§ **Stored data entries**:

———

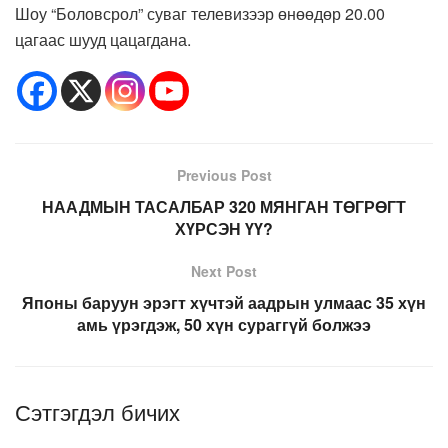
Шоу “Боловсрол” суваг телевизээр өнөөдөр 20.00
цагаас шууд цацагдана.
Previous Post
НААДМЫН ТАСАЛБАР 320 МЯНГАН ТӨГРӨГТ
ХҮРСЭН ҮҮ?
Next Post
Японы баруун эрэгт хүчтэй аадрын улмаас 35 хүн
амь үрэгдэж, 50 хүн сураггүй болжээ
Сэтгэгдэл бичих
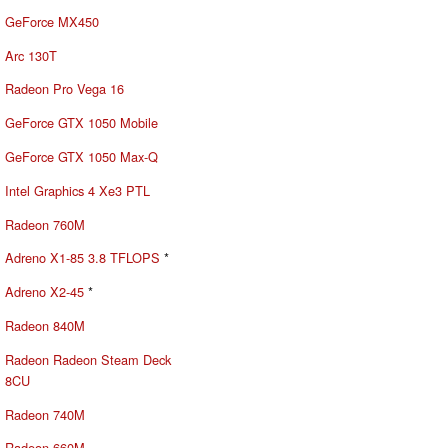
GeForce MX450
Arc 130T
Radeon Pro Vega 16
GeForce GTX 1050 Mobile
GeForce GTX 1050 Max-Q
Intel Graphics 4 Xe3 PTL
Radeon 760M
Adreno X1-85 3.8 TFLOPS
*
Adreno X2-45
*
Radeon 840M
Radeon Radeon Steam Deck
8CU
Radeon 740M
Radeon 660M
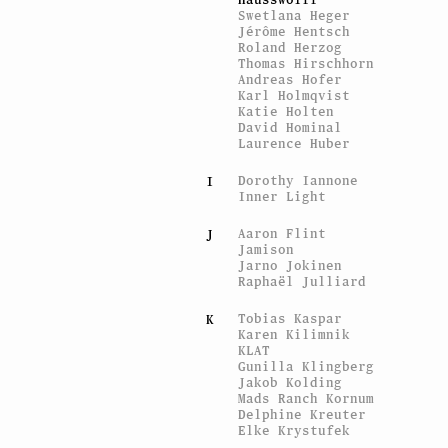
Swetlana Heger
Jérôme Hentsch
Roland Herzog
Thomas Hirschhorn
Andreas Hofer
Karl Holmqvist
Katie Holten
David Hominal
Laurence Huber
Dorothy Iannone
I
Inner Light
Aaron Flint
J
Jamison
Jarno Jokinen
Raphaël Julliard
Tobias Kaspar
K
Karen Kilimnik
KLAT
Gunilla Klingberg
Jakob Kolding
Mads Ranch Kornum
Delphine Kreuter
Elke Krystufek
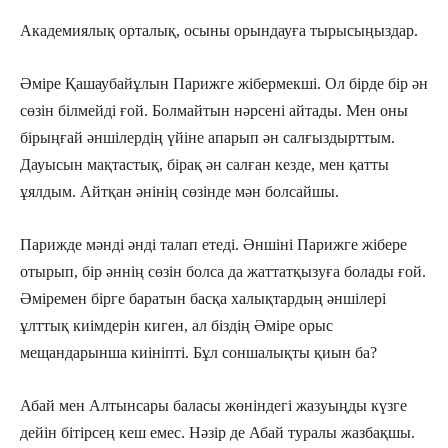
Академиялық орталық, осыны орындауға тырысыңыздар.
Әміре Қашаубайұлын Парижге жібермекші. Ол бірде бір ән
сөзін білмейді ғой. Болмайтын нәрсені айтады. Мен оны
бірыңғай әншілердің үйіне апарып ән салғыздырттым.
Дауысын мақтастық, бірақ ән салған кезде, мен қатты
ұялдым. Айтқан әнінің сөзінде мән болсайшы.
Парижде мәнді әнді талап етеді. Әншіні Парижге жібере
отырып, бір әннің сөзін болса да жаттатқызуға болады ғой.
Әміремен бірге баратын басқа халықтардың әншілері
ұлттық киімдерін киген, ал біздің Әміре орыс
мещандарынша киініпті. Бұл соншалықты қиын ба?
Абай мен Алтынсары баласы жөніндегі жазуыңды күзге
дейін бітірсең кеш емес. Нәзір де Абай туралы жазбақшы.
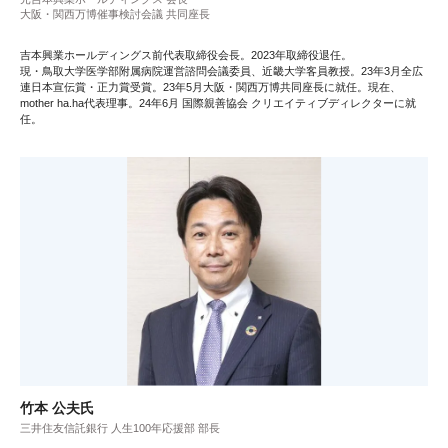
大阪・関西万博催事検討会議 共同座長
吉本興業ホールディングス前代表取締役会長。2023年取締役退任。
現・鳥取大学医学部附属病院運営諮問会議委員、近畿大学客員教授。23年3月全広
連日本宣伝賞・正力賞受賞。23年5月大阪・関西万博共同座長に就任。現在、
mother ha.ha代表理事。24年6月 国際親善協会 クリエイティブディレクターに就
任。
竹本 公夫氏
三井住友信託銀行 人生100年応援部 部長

———

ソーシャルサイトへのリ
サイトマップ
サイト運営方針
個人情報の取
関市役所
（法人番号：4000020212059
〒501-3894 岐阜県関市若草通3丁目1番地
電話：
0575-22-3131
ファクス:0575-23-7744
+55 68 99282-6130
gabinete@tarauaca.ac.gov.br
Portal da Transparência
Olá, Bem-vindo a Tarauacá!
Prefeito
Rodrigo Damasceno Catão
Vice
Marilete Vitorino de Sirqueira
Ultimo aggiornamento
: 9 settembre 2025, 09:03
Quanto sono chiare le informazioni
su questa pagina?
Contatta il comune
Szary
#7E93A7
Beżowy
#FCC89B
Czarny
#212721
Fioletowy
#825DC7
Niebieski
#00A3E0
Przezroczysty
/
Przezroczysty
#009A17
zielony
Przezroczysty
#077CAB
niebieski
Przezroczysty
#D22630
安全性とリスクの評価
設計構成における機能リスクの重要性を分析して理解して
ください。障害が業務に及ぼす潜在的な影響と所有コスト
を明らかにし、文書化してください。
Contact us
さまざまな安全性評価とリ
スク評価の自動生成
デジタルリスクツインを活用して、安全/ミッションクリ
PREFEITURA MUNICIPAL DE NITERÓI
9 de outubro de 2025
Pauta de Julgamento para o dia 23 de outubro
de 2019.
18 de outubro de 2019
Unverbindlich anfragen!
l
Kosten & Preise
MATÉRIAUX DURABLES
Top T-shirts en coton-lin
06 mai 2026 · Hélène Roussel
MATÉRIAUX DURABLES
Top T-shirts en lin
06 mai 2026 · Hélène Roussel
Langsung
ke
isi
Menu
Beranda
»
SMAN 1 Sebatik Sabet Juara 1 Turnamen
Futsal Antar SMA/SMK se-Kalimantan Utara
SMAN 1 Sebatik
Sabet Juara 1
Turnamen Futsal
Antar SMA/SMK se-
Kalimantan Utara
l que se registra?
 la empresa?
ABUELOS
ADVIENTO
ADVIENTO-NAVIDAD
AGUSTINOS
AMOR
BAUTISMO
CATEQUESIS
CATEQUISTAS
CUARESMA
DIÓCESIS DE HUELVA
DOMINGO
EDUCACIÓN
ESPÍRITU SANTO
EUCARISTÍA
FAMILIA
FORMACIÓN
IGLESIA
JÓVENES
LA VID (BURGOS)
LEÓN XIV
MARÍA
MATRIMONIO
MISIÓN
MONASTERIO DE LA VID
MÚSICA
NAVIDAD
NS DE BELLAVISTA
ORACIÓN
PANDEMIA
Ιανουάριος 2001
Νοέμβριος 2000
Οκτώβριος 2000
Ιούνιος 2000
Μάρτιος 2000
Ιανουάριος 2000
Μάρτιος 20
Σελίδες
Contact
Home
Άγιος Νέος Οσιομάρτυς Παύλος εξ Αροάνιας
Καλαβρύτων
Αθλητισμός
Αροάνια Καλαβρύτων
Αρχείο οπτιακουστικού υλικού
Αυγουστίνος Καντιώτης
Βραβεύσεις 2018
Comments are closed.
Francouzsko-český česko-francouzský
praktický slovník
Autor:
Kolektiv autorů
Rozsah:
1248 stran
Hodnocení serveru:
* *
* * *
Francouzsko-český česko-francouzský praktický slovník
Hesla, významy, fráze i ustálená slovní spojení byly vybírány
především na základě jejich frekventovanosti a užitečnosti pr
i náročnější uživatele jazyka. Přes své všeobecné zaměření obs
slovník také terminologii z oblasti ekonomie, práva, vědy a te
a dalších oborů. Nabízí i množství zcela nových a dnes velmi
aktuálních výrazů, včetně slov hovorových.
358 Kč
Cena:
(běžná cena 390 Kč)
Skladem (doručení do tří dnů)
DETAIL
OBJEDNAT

———

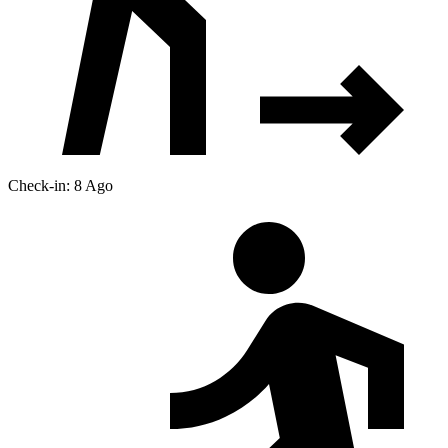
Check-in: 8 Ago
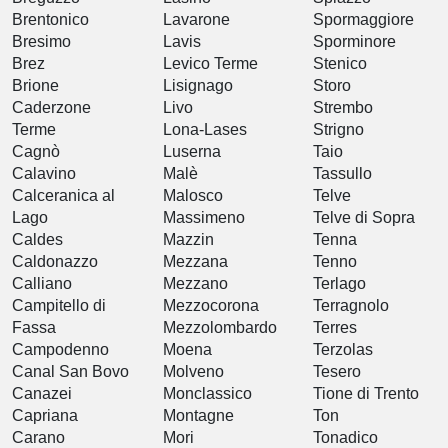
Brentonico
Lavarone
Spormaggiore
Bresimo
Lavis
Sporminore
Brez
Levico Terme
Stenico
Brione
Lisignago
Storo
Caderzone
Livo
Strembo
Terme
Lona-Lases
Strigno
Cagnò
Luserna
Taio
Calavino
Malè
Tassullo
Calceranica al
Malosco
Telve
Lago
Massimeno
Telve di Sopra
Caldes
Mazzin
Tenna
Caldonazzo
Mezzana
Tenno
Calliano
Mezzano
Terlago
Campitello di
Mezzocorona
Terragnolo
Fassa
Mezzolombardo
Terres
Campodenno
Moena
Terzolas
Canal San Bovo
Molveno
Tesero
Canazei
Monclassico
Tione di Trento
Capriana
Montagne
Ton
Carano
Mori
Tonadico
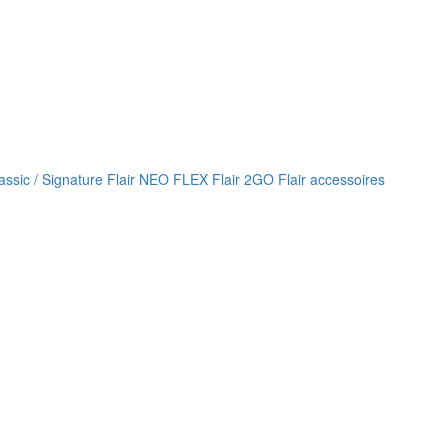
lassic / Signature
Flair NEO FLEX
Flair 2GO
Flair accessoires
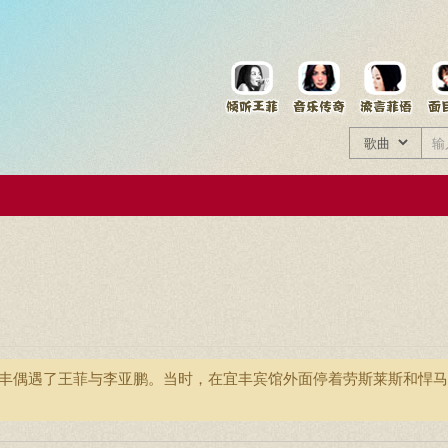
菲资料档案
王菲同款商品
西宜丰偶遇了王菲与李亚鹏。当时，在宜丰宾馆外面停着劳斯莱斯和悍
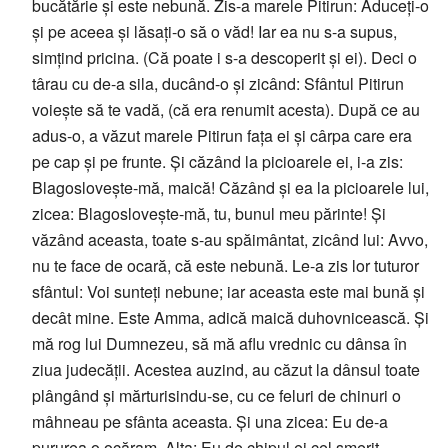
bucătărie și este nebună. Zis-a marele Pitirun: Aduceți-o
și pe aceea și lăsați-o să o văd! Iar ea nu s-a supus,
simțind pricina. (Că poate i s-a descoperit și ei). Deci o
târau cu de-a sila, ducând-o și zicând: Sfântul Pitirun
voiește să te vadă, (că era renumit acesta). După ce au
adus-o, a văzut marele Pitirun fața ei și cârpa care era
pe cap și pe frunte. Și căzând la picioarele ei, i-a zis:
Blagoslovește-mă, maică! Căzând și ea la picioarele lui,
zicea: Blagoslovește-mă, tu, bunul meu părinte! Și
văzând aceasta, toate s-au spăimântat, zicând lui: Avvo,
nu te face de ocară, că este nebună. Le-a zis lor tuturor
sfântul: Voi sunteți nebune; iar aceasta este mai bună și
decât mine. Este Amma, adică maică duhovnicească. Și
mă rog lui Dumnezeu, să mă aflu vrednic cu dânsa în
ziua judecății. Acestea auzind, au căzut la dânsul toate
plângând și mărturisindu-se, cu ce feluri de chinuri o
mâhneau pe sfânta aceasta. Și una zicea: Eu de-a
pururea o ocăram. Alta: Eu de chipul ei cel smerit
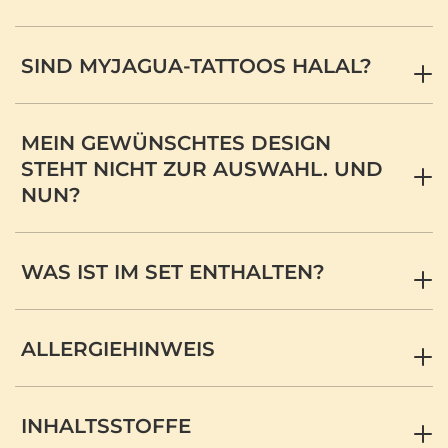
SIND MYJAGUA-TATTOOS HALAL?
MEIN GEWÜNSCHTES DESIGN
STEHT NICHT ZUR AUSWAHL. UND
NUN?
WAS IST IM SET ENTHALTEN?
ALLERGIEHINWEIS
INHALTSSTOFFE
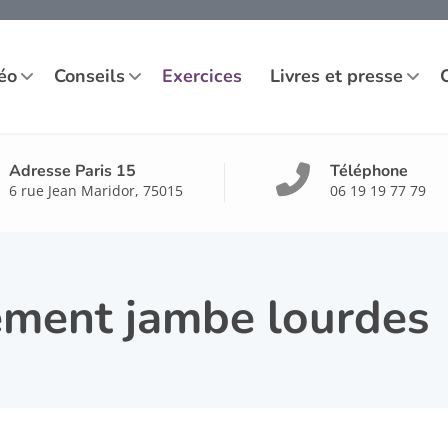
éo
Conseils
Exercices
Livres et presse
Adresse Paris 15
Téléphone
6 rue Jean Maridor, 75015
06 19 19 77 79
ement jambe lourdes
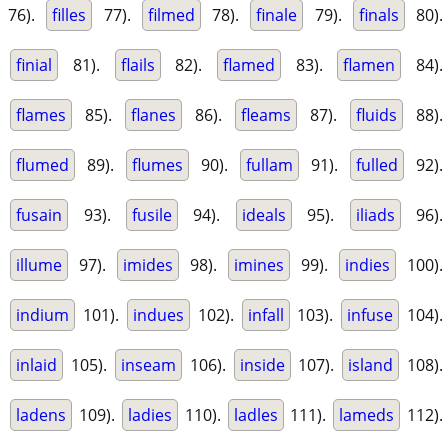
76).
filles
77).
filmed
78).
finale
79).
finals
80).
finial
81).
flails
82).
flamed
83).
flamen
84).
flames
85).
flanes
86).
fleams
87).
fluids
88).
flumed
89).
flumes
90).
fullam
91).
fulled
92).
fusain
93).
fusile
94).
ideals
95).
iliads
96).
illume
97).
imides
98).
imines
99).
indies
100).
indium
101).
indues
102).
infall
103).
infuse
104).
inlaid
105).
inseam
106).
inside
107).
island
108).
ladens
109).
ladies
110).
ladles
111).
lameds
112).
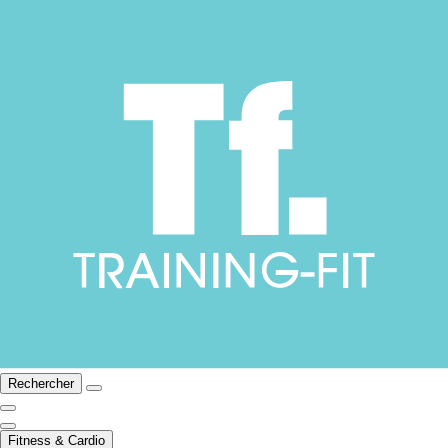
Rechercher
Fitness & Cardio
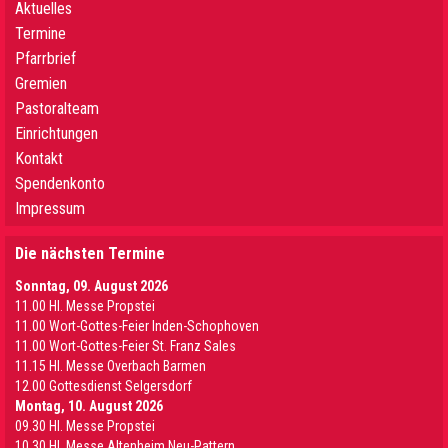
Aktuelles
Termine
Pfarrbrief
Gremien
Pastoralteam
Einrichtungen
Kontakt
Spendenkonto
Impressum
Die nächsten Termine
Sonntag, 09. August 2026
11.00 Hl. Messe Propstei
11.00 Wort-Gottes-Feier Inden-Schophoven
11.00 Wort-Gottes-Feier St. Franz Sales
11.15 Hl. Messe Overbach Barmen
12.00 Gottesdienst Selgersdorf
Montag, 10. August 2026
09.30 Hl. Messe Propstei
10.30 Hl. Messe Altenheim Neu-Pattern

———

§ **Task statement**:
In the data above, find each line that has the word "Pitirun" and copy it out.

§ **Reply to the exercise**:
bucătărie și este nebună. Zis-a marele Pitirun: Aduceți-o
târau cu de-a sila, ducând-o și zicând: Sfântul Pitirun
adus-o, a văzut marele Pitirun fața ei și cârpa care era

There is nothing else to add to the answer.